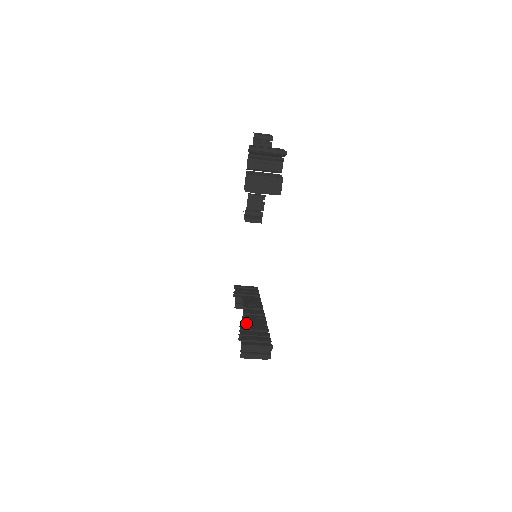
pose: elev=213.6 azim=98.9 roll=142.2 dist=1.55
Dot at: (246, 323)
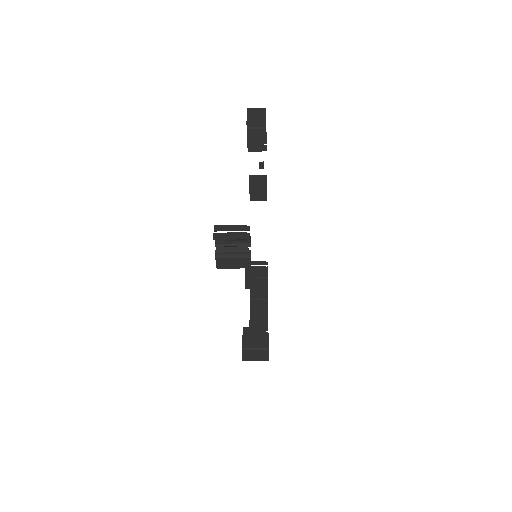
Dot at: (249, 322)
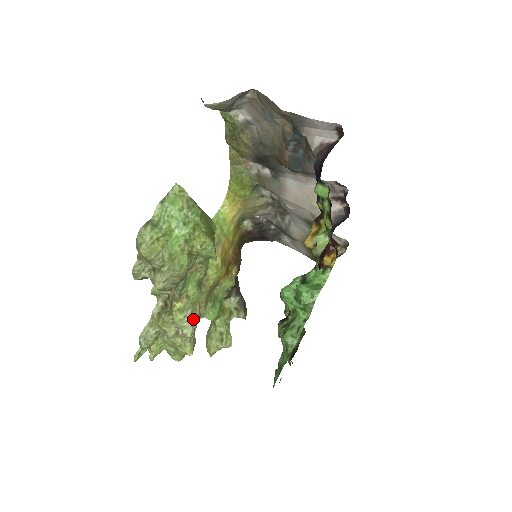
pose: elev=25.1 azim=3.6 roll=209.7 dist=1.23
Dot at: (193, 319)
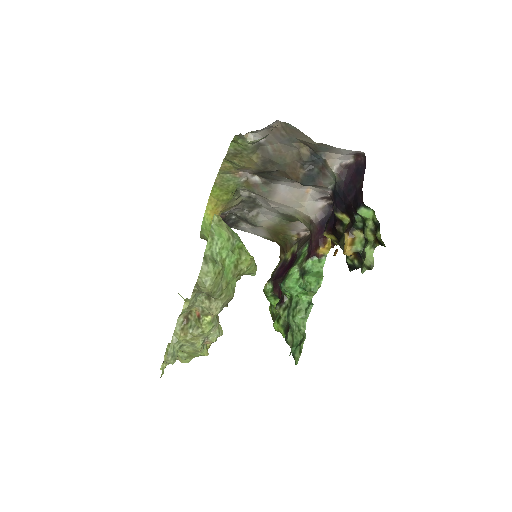
Dot at: (217, 326)
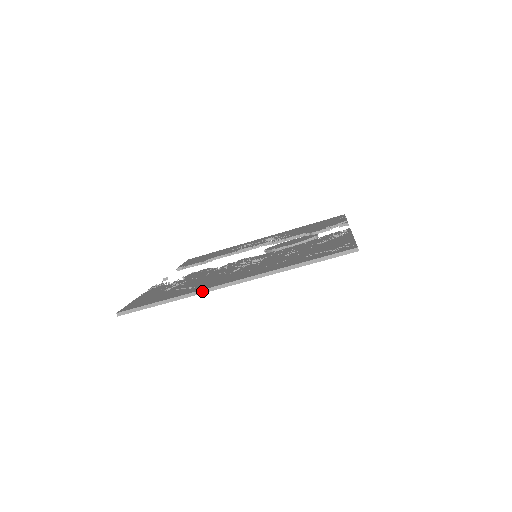
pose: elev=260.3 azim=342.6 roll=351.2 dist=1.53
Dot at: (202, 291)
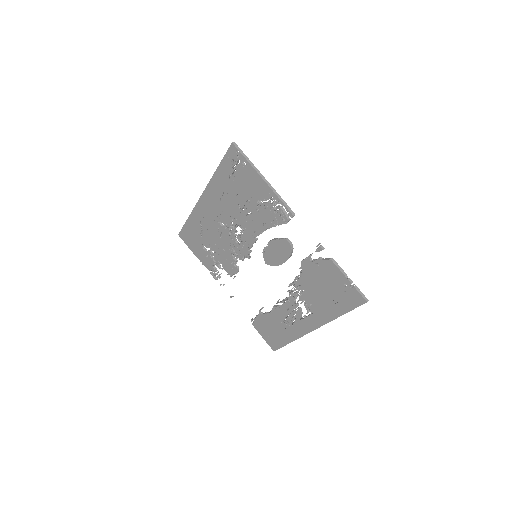
Dot at: (196, 206)
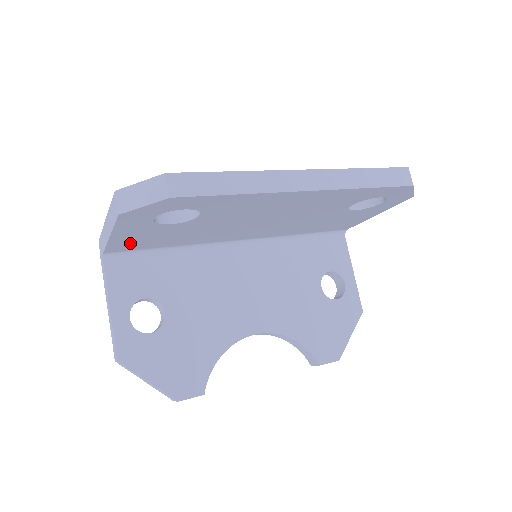
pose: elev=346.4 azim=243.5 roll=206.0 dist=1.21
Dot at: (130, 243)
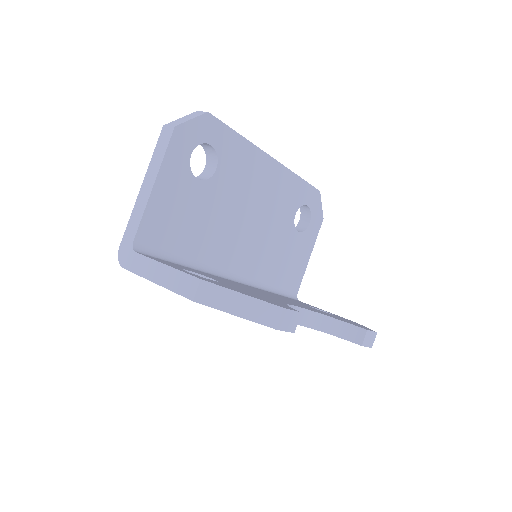
Dot at: (160, 220)
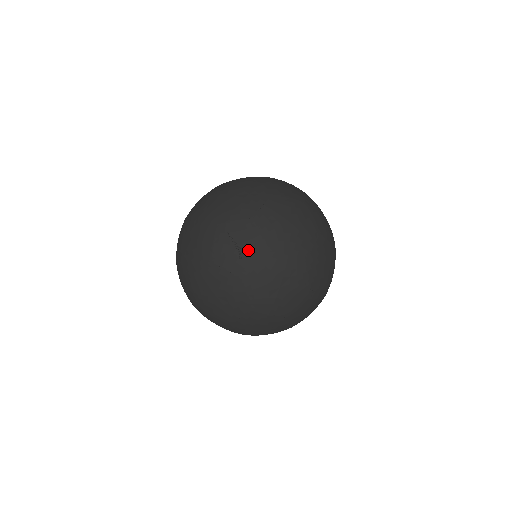
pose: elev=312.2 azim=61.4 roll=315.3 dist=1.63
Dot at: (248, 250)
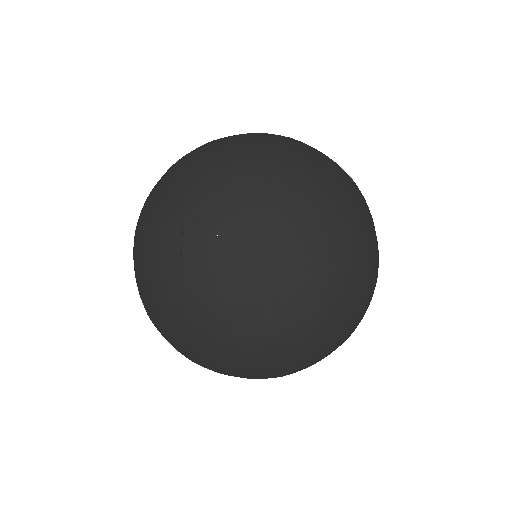
Dot at: (186, 276)
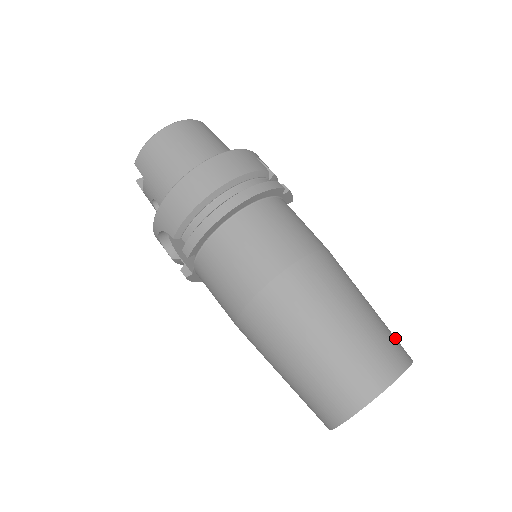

** WORK REQUIRED **
Pull out every line of the records from the one containing "pose: elev=312.2 azim=61.4" through the end of the records, reproducing each line verbatim. Leave the pictures out of your answer.

** ANSWER TO THE EXERCISE **
pose: elev=312.2 azim=61.4 roll=315.3 dist=1.63
Dot at: (248, 250)
Dot at: (186, 276)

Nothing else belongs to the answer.